Bryan Chung showed an intricate generative art work called Movement in Time which kept people fascinated throughout the show. Consisting of 4 windows the top left one contained clips from Classic American Movies as voted by the Hong Kong public, featuring everything from The Jazz Singer to King Kong to The Matrix. Bryan had selected celebrated sequences from these films as the input to his artwork. An algorithm looking for a mix of motion and edge detection added key points onto the image. Then in the top right window these key points were animated and appeared sometimes to be swarms of insects flitting about the screen looking for more action. In the bottom right window these swarms would pick up color from the film and leave a scrawled coloured trail – so each film produces its own live abstract art painting. Finally in the bottom left window the last 20 frames of the film were combined into a 3d layered image which rotated in and out adding more variety to the overall display. Movement in Time was easily the most complicated piece of coded art on display but the beauty of the resulting generated art was never overshadowed by questions of technique – a great balance was held between detail programmed effect and a simple intuitive engagement.

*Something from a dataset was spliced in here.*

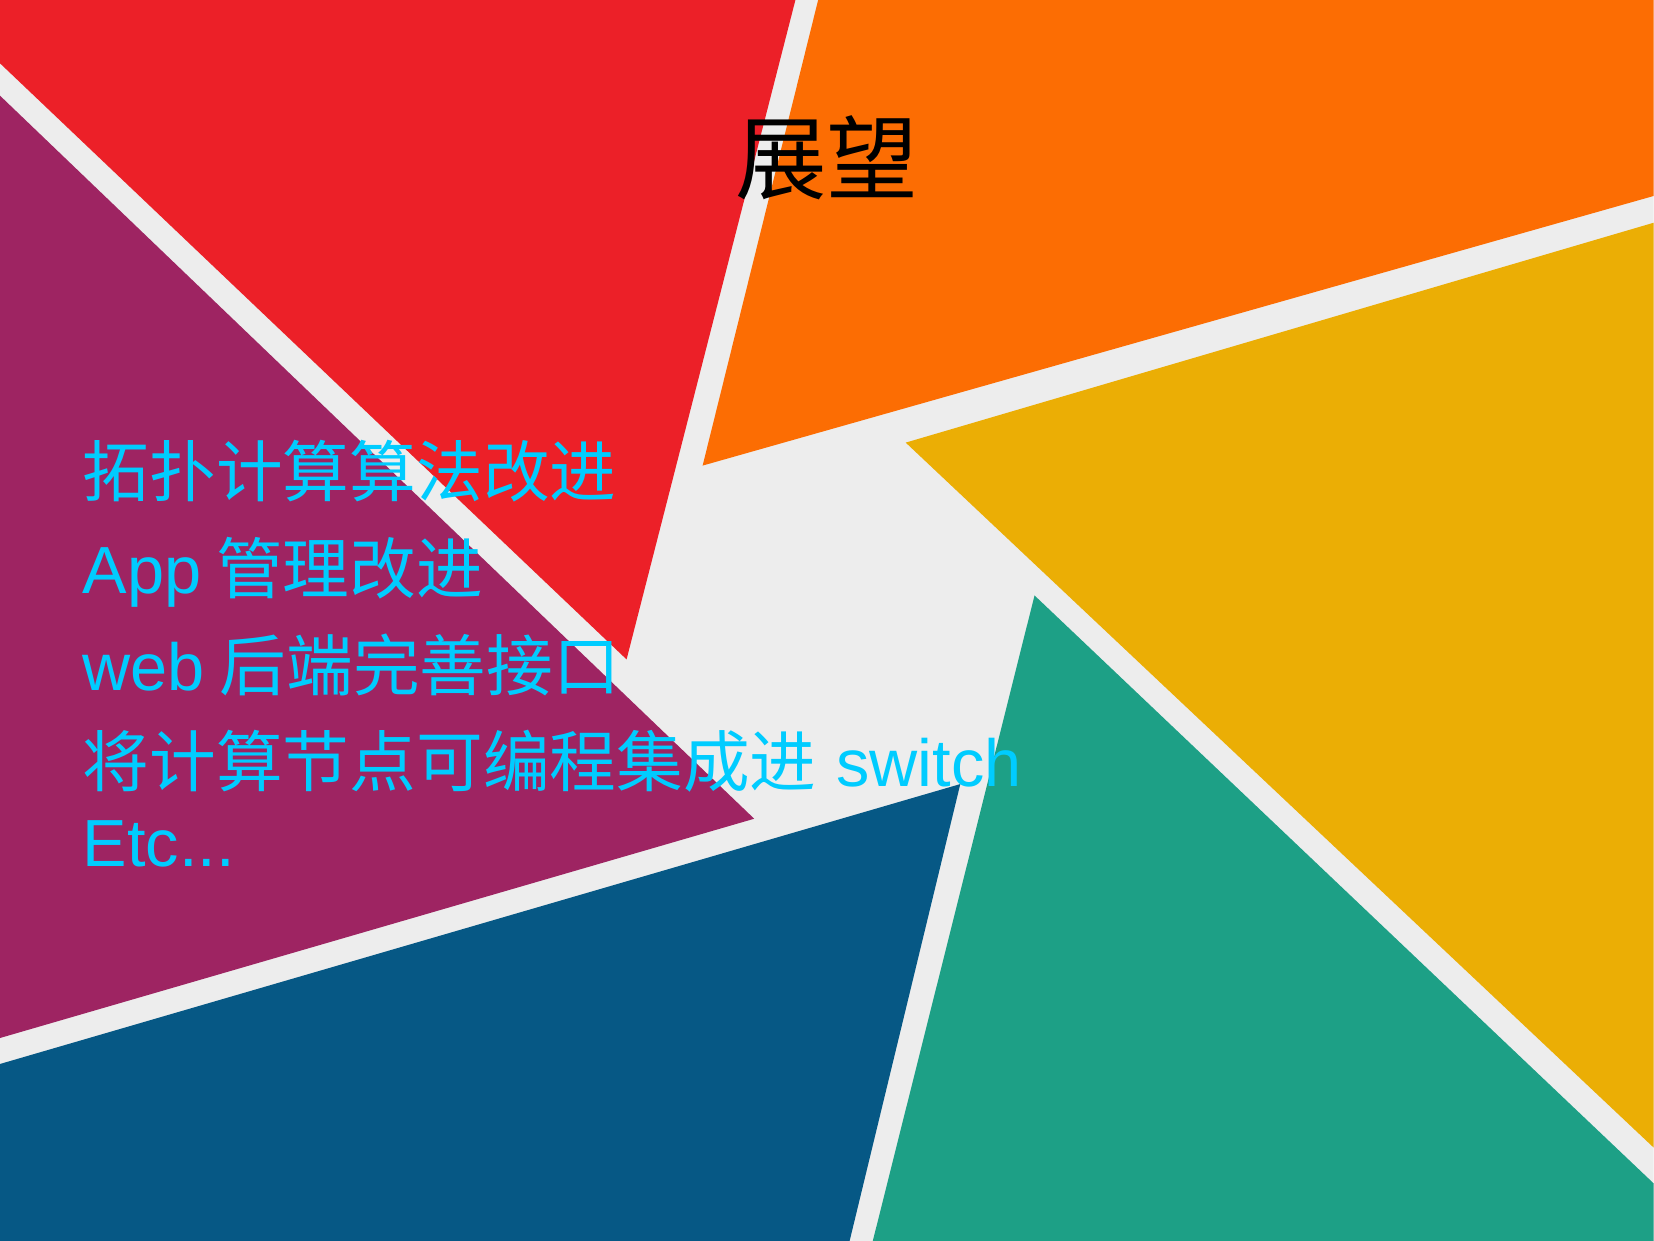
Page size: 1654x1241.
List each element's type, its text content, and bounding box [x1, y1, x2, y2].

In the future Bryan is talking about making a companion piece of the Hong Kong public’s favourite Martial Arts films, and it will be interesting to see the contrast between these two strands of cinema in terms of their generative potential. Movement in Time contained 100 films from the 100 years of cinema and it was very satisfying to see how each style of film-making produced a differing type of output as the piece proceeded chronologically year by year.
Images from the Microworld photo set by Genetic Moo.